As a marketer, I’ve been trained to look for unmet needs. And sometimes it’s true that necessity is the mother of invention: a need exists, and a brilliant mind devises a way to address it.
But invention has other mothers as well.
Take, for example, the story of the modern diamond engagement ring. Once upon a time, no one needed a wedding ring, and very few people even needed a wedding. But Pope Innocent III thought social mores might benefit from stronger controls. In 1215, the Church began requiring people to apply for, shall we say, certain permissions. The Pope’s motivation was to shift the status quo – a common driver of innovation.
Marriage became an important social contract. The engagement ring was a simple metal band that said “this one’s taken.” The first-ever faceted diamond engagement ring was presented in 1477 by Archduke Maximillian to Mary of Burgundy, whose father was infatuated with a recently invented technology: gemstone faceting. It was not an unmet need but rather a passion for technology that spawned the tradition of proposing with diamond rings that would last for centuries.

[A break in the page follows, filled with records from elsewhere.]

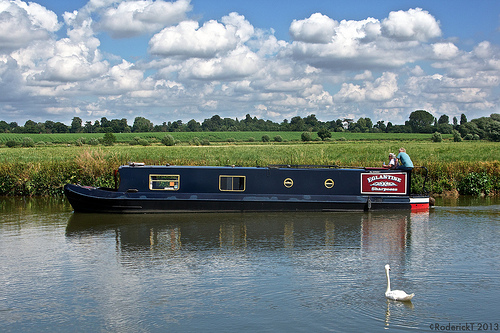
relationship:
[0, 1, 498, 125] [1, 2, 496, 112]
clouds in sky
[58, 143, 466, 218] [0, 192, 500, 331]
boat in calm water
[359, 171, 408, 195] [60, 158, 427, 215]
sign on boat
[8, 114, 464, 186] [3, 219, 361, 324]
fields behind water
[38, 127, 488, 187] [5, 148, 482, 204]
greenery on bank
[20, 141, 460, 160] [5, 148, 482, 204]
weeds on bank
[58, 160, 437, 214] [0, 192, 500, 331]
boat in calm water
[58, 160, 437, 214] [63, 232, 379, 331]
boat in water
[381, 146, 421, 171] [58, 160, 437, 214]
people on boat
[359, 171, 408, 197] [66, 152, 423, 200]
sign on boat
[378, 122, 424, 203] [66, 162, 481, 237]
people standing on boat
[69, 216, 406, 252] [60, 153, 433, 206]
shadow of boat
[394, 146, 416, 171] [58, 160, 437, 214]
people on boat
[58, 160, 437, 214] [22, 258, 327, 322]
boat in water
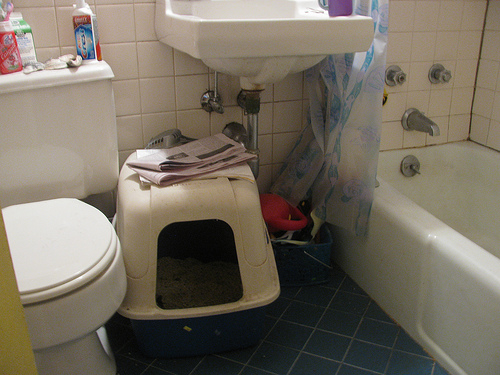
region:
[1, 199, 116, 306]
the toilet seat is down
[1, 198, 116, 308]
the toilet seat is white in color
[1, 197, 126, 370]
the toilet bowl is white in color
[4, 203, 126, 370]
the toilet bowl is made of ceramic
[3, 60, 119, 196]
the tank is white in color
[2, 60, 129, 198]
the tank is made of ceramic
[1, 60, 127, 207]
the tank is against the wall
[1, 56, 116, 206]
the tank is shiny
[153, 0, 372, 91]
the sink is white in color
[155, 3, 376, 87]
the sink is attached to the wall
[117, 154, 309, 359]
a box of kitty liter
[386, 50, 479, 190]
silver plumbing fixtures on tub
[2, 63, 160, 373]
a white toilet seat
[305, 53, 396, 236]
a blue and white shower curtain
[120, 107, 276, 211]
newspaper on top of litter box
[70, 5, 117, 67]
Crest tooth paste on back of toilet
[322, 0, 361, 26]
purple cup on the sink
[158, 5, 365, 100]
a white bathroom sink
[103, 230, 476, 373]
blue tile on the floor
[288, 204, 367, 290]
blue bucket on the floor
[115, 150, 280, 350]
cat litter box under the sink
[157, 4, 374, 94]
a white sink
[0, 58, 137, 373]
a white toilet on the left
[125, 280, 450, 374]
a blue tile bathroom floor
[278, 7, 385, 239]
a plastic shower curtain with light blue pattern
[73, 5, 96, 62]
tube of toothpaste on the toilet tank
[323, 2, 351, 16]
purple cup on lip o sink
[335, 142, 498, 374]
white bathtub on the right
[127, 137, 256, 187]
newspapers on the litter box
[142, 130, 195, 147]
gray plastic litter scooper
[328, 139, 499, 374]
White bathtub in bathroom.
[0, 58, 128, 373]
White flush toilet in bathroom.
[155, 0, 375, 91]
White hand sink in bathroom.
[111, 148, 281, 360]
Plastic litterbox for cats in bathroom.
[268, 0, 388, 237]
Blue and opaque shower curtain.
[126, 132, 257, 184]
Newspapers on a litter box in a bathroom.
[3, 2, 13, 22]
Pink toothbrush in a bathroom.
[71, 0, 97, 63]
Container of Crest toothpaste on a toilet.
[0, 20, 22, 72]
Red and white container holding toothbrushes.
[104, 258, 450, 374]
Blue tiled floor in a bathroom.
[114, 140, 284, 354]
Covered litter box in the bathroom.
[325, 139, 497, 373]
White tub in the bathroom.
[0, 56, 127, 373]
white toilet in the bathroom.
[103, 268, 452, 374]
Blue tile on the floor.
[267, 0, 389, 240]
Clear and blue shower curtain.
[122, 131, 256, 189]
Newspaper on the litter box.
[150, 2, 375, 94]
White sink in the bathroom.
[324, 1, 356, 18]
Purple cup on the sink.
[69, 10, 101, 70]
toothpaste box on the toilet.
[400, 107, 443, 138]
Silver faucet on the wall.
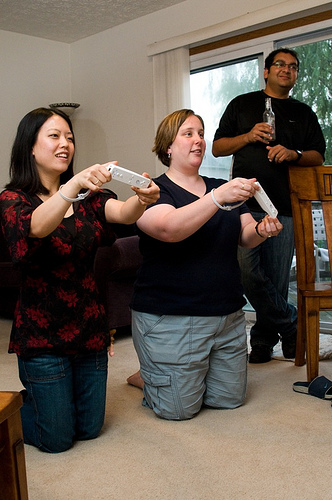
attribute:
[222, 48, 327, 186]
man — young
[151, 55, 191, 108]
blinds — white 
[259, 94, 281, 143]
bottle — glass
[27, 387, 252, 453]
knees — two pairs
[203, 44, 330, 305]
man — indian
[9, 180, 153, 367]
shirt — black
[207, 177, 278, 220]
remote — two and white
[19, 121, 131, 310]
woman — asian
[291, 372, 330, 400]
slipper — one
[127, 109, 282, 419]
woman — blond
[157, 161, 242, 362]
lady — heavyset and young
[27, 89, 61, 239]
hair — long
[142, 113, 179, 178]
hair — short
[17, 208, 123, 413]
woman — asian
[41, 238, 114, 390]
woman — asian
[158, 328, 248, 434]
pants — gray, cotton and cargo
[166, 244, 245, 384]
woman — blond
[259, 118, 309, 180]
man — indian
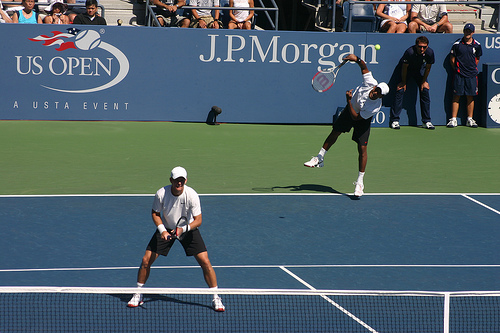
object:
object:
[204, 106, 223, 126]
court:
[2, 119, 499, 332]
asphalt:
[1, 121, 499, 194]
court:
[0, 194, 499, 333]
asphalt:
[3, 195, 500, 332]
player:
[126, 165, 225, 312]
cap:
[169, 166, 188, 180]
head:
[170, 166, 188, 193]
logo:
[16, 28, 129, 95]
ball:
[74, 29, 100, 51]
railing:
[142, 1, 280, 28]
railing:
[292, 1, 496, 32]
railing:
[0, 3, 105, 26]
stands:
[1, 1, 497, 34]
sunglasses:
[417, 45, 428, 49]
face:
[416, 41, 428, 51]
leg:
[302, 106, 353, 170]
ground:
[2, 121, 499, 333]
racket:
[310, 59, 348, 94]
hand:
[343, 53, 358, 65]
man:
[304, 54, 390, 199]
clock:
[487, 92, 500, 127]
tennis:
[1, 25, 500, 332]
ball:
[374, 43, 380, 52]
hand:
[396, 82, 408, 93]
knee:
[394, 80, 408, 94]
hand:
[420, 79, 431, 93]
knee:
[419, 79, 429, 96]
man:
[390, 36, 436, 130]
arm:
[449, 40, 459, 69]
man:
[446, 25, 486, 129]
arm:
[476, 38, 483, 67]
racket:
[169, 216, 190, 245]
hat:
[372, 82, 389, 97]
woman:
[11, 1, 43, 24]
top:
[18, 10, 38, 24]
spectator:
[45, 3, 69, 28]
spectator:
[74, 1, 106, 26]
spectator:
[154, 2, 194, 30]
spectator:
[190, 2, 222, 31]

Similarly, much of the innovation we see around us today is born of experimentation by scientists and engineers. As Steve Jobs famously said, “A lot of times, people don't know what they want until you show it to them.” I am the first to say that listening to customers is key. But knowing when to follow your own heart can lead to powerful, step-change innovation.
From diamonds to iPhones, inspiration is everywhere.